#### How to complete this task:
In the listing below, locate the line that contains "right knee: (587, 474)" and the line that contains "right ankle: (694, 458)". Restate word for word those two lines and every line between them, and nothing else.

[Records for the exercise]

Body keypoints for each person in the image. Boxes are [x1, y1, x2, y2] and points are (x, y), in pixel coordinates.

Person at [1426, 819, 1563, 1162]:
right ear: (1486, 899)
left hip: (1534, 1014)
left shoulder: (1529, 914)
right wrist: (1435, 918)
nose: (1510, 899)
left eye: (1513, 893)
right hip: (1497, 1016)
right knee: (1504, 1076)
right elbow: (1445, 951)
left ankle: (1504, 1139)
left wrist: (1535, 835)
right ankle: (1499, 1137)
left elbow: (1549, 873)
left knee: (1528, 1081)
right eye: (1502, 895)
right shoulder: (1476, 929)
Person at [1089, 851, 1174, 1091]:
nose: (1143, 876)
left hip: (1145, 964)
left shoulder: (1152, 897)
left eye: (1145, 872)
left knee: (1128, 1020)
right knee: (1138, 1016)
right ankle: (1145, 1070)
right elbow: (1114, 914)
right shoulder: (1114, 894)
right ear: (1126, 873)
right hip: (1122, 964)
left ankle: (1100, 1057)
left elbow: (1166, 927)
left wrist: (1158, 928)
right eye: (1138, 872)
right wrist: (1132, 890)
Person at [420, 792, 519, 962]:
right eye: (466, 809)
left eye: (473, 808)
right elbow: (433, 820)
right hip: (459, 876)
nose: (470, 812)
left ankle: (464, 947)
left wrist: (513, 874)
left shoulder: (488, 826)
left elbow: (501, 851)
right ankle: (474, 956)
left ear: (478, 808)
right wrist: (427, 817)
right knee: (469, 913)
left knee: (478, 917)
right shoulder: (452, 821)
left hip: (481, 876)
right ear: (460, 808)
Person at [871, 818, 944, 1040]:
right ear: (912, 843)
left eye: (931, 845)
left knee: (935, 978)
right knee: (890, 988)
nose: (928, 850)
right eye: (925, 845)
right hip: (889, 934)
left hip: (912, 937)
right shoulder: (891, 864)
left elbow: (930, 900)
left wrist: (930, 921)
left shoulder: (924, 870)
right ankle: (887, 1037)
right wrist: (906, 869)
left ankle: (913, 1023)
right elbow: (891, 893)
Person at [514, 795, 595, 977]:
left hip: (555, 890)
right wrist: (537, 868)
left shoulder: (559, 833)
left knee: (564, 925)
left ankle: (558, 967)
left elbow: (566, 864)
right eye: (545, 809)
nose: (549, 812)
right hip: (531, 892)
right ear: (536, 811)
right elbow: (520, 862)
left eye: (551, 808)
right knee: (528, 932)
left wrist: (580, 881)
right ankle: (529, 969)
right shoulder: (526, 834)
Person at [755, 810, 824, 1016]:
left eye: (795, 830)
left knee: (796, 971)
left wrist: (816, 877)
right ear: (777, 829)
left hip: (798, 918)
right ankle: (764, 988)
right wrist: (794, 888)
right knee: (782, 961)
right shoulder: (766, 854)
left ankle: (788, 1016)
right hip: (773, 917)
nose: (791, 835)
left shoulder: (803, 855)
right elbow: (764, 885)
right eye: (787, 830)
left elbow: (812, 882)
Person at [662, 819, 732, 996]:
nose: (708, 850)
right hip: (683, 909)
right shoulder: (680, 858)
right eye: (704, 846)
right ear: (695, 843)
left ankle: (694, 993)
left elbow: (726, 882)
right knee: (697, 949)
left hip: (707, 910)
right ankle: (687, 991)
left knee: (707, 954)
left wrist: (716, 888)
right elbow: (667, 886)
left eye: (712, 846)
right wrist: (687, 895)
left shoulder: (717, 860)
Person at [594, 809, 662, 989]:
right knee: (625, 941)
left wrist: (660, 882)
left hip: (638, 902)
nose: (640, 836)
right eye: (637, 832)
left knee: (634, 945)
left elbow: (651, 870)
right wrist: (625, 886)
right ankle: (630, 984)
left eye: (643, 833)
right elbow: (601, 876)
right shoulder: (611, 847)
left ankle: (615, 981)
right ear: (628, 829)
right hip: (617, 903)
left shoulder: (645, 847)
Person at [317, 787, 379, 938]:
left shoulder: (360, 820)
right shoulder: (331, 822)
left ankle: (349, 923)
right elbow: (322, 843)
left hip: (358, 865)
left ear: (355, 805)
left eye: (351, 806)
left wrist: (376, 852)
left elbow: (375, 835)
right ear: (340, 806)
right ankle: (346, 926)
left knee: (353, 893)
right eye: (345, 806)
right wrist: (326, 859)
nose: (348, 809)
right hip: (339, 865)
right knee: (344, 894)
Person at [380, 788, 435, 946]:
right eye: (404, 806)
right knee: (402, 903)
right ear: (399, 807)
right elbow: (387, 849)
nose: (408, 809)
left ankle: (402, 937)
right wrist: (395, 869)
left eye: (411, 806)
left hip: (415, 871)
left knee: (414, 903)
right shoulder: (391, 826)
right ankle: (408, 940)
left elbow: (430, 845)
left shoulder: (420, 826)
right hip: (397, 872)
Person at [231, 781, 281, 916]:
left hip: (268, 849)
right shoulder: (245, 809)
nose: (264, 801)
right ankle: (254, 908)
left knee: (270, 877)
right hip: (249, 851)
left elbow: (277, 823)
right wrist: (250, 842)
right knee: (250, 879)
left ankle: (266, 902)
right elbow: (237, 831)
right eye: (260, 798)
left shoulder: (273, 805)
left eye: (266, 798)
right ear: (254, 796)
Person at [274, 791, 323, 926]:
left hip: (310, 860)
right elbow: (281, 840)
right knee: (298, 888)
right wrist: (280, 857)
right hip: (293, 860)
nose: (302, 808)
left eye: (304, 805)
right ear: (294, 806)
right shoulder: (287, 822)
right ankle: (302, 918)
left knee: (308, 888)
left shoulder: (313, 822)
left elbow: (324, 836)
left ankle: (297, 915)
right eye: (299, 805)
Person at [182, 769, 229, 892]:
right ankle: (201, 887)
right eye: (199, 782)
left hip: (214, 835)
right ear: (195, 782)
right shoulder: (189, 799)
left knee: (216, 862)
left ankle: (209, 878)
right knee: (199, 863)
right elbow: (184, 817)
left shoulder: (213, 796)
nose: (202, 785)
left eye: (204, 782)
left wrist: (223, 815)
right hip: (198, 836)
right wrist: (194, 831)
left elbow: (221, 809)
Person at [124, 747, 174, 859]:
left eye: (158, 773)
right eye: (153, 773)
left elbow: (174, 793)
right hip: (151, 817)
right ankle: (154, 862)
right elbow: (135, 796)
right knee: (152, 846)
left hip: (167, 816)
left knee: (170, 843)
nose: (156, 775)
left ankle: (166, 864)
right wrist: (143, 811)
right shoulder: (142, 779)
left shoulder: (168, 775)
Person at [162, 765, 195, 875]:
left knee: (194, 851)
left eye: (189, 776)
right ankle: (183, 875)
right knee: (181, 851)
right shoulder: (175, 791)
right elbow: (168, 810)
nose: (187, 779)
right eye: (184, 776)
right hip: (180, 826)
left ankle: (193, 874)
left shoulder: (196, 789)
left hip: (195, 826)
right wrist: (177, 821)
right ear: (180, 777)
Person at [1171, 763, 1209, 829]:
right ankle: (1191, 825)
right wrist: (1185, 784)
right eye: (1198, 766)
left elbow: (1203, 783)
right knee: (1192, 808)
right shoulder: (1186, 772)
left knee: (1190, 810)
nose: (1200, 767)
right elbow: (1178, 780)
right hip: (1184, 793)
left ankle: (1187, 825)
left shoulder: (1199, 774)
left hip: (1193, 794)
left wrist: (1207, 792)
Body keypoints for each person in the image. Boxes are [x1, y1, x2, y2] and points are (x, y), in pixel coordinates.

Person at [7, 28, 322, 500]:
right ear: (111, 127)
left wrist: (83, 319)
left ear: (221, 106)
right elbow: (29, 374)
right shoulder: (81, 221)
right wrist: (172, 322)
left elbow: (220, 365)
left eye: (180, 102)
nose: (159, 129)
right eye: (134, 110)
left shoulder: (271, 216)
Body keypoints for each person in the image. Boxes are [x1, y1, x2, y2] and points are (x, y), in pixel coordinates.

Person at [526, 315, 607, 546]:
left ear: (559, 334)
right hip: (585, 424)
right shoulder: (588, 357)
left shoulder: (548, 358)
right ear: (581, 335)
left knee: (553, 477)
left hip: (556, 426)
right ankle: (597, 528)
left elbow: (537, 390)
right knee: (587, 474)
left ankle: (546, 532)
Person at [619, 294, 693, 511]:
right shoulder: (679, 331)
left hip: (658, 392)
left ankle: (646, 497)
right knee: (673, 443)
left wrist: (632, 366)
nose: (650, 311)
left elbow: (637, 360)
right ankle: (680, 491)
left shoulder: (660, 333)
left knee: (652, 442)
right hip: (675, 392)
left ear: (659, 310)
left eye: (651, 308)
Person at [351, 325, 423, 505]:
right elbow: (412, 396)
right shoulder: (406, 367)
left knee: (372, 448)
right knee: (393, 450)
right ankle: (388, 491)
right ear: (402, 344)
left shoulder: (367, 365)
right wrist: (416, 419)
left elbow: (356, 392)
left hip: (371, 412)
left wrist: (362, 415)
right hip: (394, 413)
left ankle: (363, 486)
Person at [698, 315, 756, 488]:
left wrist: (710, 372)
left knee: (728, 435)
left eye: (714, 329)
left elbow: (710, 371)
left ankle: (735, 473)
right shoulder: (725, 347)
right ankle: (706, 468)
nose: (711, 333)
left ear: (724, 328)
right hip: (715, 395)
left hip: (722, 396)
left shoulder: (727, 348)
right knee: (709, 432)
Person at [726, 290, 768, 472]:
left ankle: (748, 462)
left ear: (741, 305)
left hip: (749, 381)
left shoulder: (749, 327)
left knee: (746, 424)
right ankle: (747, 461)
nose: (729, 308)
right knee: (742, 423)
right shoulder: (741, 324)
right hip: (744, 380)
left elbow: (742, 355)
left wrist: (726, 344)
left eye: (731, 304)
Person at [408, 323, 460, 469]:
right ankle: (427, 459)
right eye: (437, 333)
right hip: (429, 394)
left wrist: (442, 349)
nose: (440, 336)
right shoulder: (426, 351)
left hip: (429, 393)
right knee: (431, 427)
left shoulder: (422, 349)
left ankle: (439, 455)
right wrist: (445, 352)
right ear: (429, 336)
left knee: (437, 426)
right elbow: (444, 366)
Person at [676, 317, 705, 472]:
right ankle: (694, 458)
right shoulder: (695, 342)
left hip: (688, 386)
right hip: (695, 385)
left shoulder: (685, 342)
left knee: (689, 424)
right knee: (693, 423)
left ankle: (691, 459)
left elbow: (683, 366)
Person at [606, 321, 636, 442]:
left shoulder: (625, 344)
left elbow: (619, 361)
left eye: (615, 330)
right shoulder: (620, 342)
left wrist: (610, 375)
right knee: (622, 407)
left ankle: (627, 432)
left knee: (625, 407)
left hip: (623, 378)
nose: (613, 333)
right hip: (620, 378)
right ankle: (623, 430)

[/Records for the exercise]

#### The completed task:
right knee: (587, 474)
left ankle: (546, 532)
Person at [619, 294, 693, 511]:
right shoulder: (679, 331)
left hip: (658, 392)
left ankle: (646, 497)
right knee: (673, 443)
left wrist: (632, 366)
nose: (650, 311)
left elbow: (637, 360)
right ankle: (680, 491)
left shoulder: (660, 333)
left knee: (652, 442)
right hip: (675, 392)
left ear: (659, 310)
left eye: (651, 308)
Person at [351, 325, 423, 505]:
right elbow: (412, 396)
right shoulder: (406, 367)
left knee: (372, 448)
right knee: (393, 450)
right ankle: (388, 491)
right ear: (402, 344)
left shoulder: (367, 365)
right wrist: (416, 419)
left elbow: (356, 392)
left hip: (371, 412)
left wrist: (362, 415)
right hip: (394, 413)
left ankle: (363, 486)
Person at [698, 315, 756, 488]:
left wrist: (710, 372)
left knee: (728, 435)
left eye: (714, 329)
left elbow: (710, 371)
left ankle: (735, 473)
right shoulder: (725, 347)
right ankle: (706, 468)
nose: (711, 333)
left ear: (724, 328)
right hip: (715, 395)
left hip: (722, 396)
left shoulder: (727, 348)
right knee: (709, 432)
Person at [726, 290, 768, 472]:
left ankle: (748, 462)
left ear: (741, 305)
left hip: (749, 381)
left shoulder: (749, 327)
left knee: (746, 424)
right ankle: (747, 461)
nose: (729, 308)
right knee: (742, 423)
right shoulder: (741, 324)
right hip: (744, 380)
left elbow: (742, 355)
left wrist: (726, 344)
left eye: (731, 304)
Person at [408, 323, 460, 469]:
right ankle: (427, 459)
right eye: (437, 333)
right hip: (429, 394)
left wrist: (442, 349)
nose: (440, 336)
right shoulder: (426, 351)
left hip: (429, 393)
right knee: (431, 427)
left shoulder: (422, 349)
left ankle: (439, 455)
right wrist: (445, 352)
right ear: (429, 336)
left knee: (437, 426)
right elbow: (444, 366)
Person at [676, 317, 705, 472]:
right ankle: (694, 458)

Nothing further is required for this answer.